If you’ve spent any time working with Magento, you know that updates can be a real pain. We recently performed an upgrade for a client going from version 184.108.40.206 to 220.127.116.11. After spending an entire day trying to work through all of the errors, we finally got it working. We spent hours searching the Magento Forums, Stack Overflow, and Google for answers to any and every problem that we had during the process. Fortunately, a lot of the issues were common but there were a few that were unique to our situation. To make things easier for everyone, we’ve put together this list of things that you can try if the upgrade isn’t working.
Ideally, you will do these things before you start the upgrade process. You shouldn’t be performing the upgrade on a production server, so these tips are given under the assumption you haven’t started the upgrade or have the ability to start over should something go wrong. Always perform a back up of the files and database before starting an upgrade.
Disable the Cache and Clear it
This is a no-brainer.
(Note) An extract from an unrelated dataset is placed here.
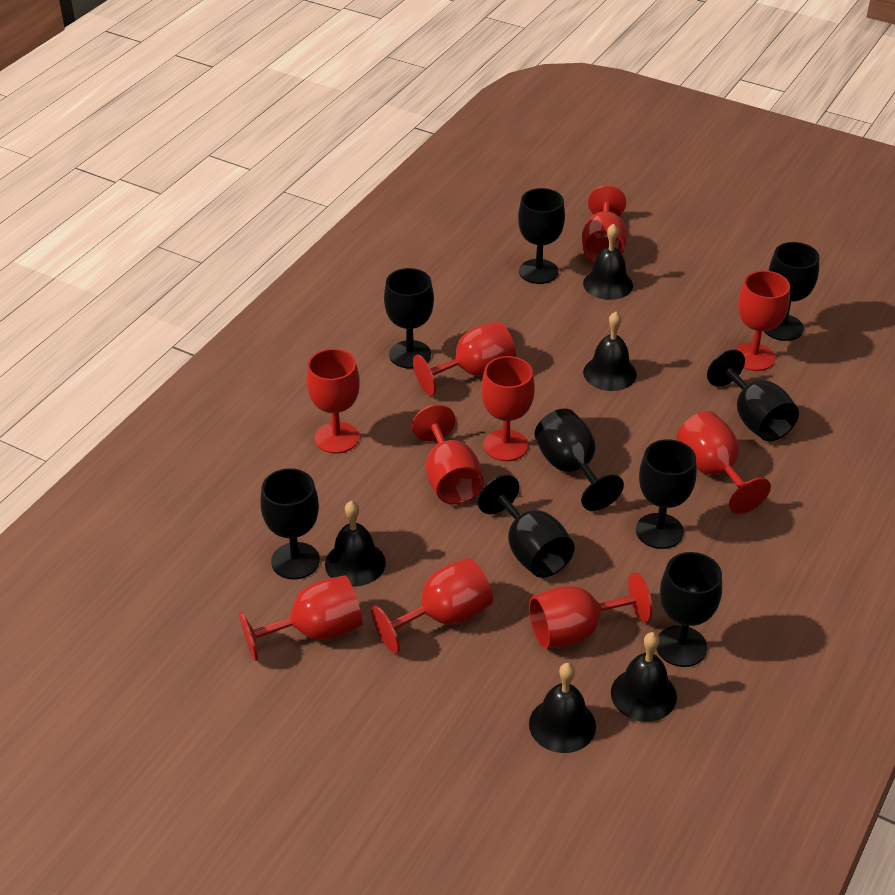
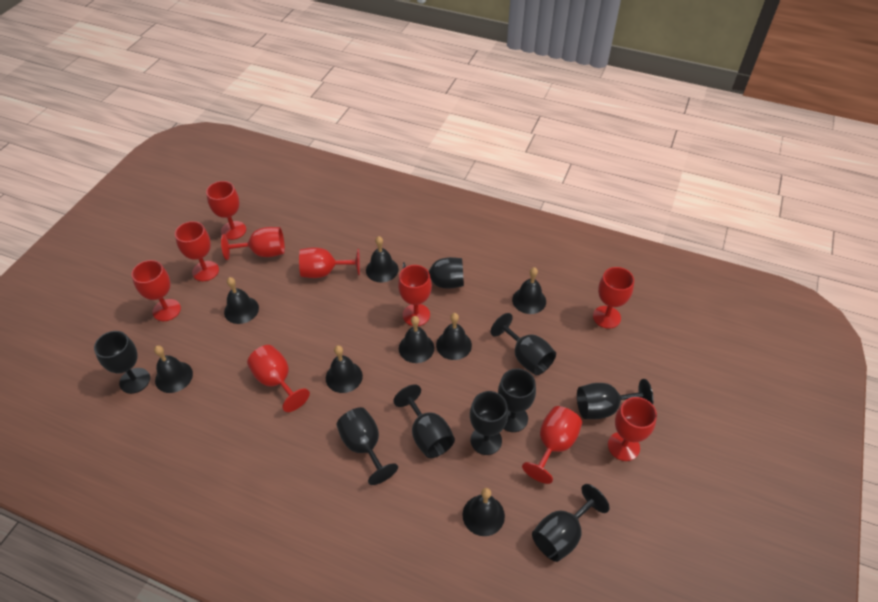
black bell: [325,501,386,587] [529,663,596,753] [583,223,633,300] [583,311,637,391] [611,632,677,722] = 5 -> [154,345,193,393] [224,277,259,324] [326,345,363,393] [366,236,399,282] [399,316,434,363] [436,313,472,360] [462,488,505,536] [512,267,546,314] = 8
Magento is very resource intensive so it tries to cache anything and everything. Login to the admin and go to System > Cache Management. Select all items and choose “Disable” from the drop down menu.
Enable the Default Theme
If you’ve developed a custom theme for Magento, you will almost certainly run into problems when upgrading. In the admin, go to System > Configuration > Design and update your theme to use the Default templates.
Disable ALL Community Modules
This step is one that can be easily overlooked. Head to System > Configuration > Advanced > Advanced and disable all extensions that don’t start with “Mage”. Another way to do this is to open up app/etc/modules and edit each file by changing the <active></active> attribute from true to false. Once you’re done with the upgrade, enable them one by one to test and see if any specific module causes any problems.
Update the initStatements in app/etc/config.xml
There’s a 99% chance you’re going to get an error that looks like this:
SQLSTATE: Integrity constraint violation:
To fix this, open up app/etc/config.xml. You’re going to change the <initStatements> from this:
<initStatements>SET NAMES utf8</initStatements>
<initStatements>SET NAMES utf8; SET FOREIGN_KEY_CHECKS=0; SET UNIQUE_CHECKS=0;</initStatements>
Double Check Customization to Magento Core in app/code/local/Mage
If you’ve made changes to the Magento Core files, you hopefully did it by copying the files to app/code/local/Mage instead of modifying them in app/code/core/Mage. The problem with this method is that it can potentially break your Magento installation if those core files are upgraded. There’s a good chance you won’t remember any changes you made to the core files so it’s best to just delete (backup first) app/code/local/Mage before you start the upgrade. We spent hours trying to figure out some upgrade problems when it was our customizations that were creating a bottleneck with the process.
Once you’ve finished the upgrade, make sure you clear var/cache and var/session.
Hopefully some of these tips will save you some time and prevent some nasty headaches that Magento is known to cause.